Entre un Smog rachitique et les escapades spacieuses d’Idaho, le folk intense de Lazarus touche fréquemment notre corde sensible. Un très grand disque destiné aux folk-coreux écorchés.


Pour certains musiciens, enregistrer un bon disque signifie se payer le studio le plus hi-tec du moment, avec mini-bar et Playstation à portée de main. Pour d’autres, comme Lazarus, leur propre chambre et un modeste huit-pistes suffisent à leur bonheur. Alors évidemment, il n’y a pas de règles en ce qui concerne la confection d’un bon disque, mais cette approche intimiste à laquelle tend Lazarus, Six Organs of Admittance, Guided By VoicesWill Oldham nous conforte toujours dans l’idée qu’une oeuvre puissante puisse prendre forme avec des bouts de ficelle et surtout beaucoup de coeur. Car c’est souvent dans ces conditions-là que les meilleurs disques à la dérobée ont vu le jour. Et du coeur, William Lazarus semble en avoir en revendre par quintaux.

De son vrai nom William Trevor Montgomery, cet ancien membre de Tarentel vole de ses propres ailes depuis un an et demi. Enregistré dans sa chambre, son premier album Songs for an Unborn Sun présentait des folk songs très crues, croisement improbable entre Arab Strap et Palace. Ses chansons remplissaient pleinement le contrat d’exorcisme artistique, avec son déballage de sentiments confus sur fond de crudité sale et sexuelle.

En 2004, le guitariste a tourné aux côtés des Explosions in the Sky, ce qui lui a forcément donné quelques idées pour édulcorer son folk déprimé. Depuis, Lazarus est allé de l’avant, son second album n’est plus enregistré à portée de main de son réveil-matin, ni de sa fenêtre, mais dans des conditions studio honorables. Cependant, l’homme reste fidèle à ses racines, pour preuve, un second CD de démos est inclus avec la première édition de Like Trees We Grow Up To Be Satellites, comme si le bonhomme avait presque des remords d’avoir franchit les portes de ces maudits studios. On le rassurera, ses compositions fragiles n’ont pas été ébréchées et au contraire ont pris de l’ampleur.

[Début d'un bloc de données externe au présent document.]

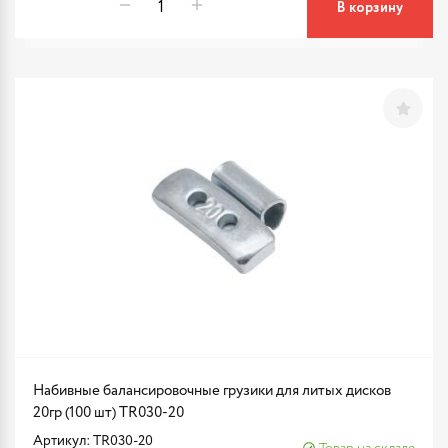
В корзину
Набивные балансировочные грузики для литых дисков
20гр (100 шт) TR030-20
Артикул: TR030-20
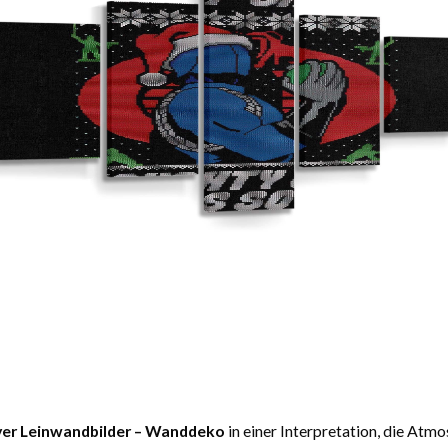
ver Leinwandbilder – Wanddeko
in einer Interpretation, die Atm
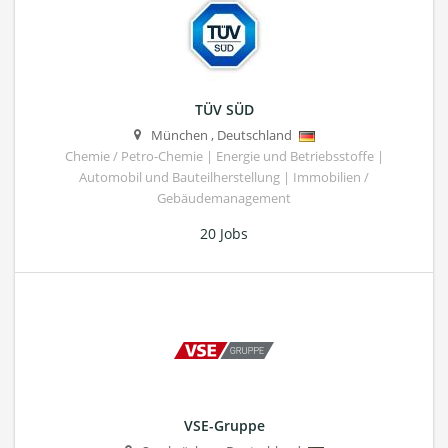
TÜV SÜD
München
,
Deutschland
Chemie / Petro-Chemie | Energie und Betriebsstoffe |
Automobil und Bauteilherstellung | Immobilien /
Gebäudemanagement
20 Jobs
VSE-Gruppe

Accompagné de ses potes de Tarentel et produit par Scott Solter (Tarentel, Court & Spark), Like Trees… laisse toujours la part belle aux cordes en bronze de guitare folk, alignant des accords ou des arpèges bancales à la beauté aride. Quelques loops et notes de piano y ont été greffés, placés subtilement en arrière-fond, de manière à accroître ce sentiment de solitude et d’étrange plénitude. Et puis la magie fait le reste : Sur “This American Dream”, on comprend facilement pourquoi un rock critic américain a déclaré avoir pleuré en écoutant ce disque : Lazarus chante comme s’il semblait mordre la poussière à chaque couplet.

Qu’il soit d’une proximité désarmante, “Croslin St. (MCMSM)”, ou plus doux sur le flottant “Poet of Emptiness”, Lazarus ne fait pourtant aucun compromis, et c’est peut-être pour cela qu’on adhère si facilement à sa cause. Et même lorsque le bonhomme s’accorde un interlude rock sur “Singing to the Thieves”, ce vague à l’âme ne veut pas disparaître. Preuve que ce mal-là n’est pas près de cicatriser et nous réservera pour sûr à l’avenir encore quelques grands moments de spleen intense. Tout de même, quel bonheur paradoxal que d’écrire des folk-songs.